▶ _Records supplied_:
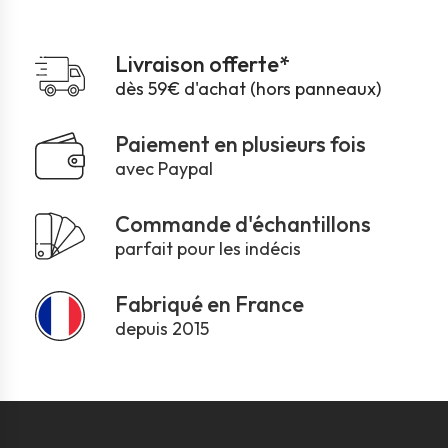
Livraison offerte*
dès 59€ d'achat (hors panneaux)
Paiement en plusieurs fois
avec Paypal
Commande d'échantillons
parfait pour les indécis
Fabriqué en France
depuis 2015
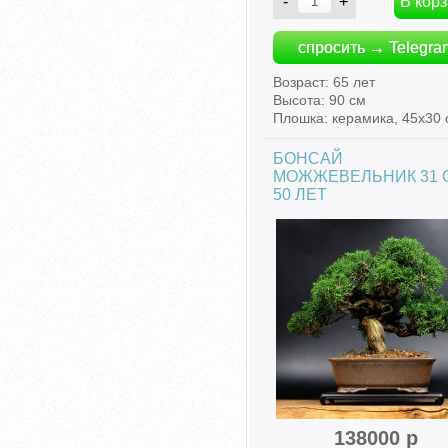
спросить → Telegra
Возраст: 65 лет
Высота: 90 см
Плошка: керамика, 45х30 
БОНСАЙ
МОЖЖЕВЕЛЬНИК 31 
50 ЛЕТ
138000 р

▶ _Assignment_: Please reproduce, word for word, only the lines from the line that holds "Paiement en plusieurs fois" through the final line of the entries above, omitting any pictures.

▶ _Exercise solution_:
Paiement en plusieurs fois
avec Paypal
Commande d'échantillons
parfait pour les indécis
Fabriqué en France
depuis 2015
спросить → Telegra
Возраст: 65 лет
Высота: 90 см
Плошка: керамика, 45х30 
БОНСАЙ
МОЖЖЕВЕЛЬНИК 31 
50 ЛЕТ
138000 р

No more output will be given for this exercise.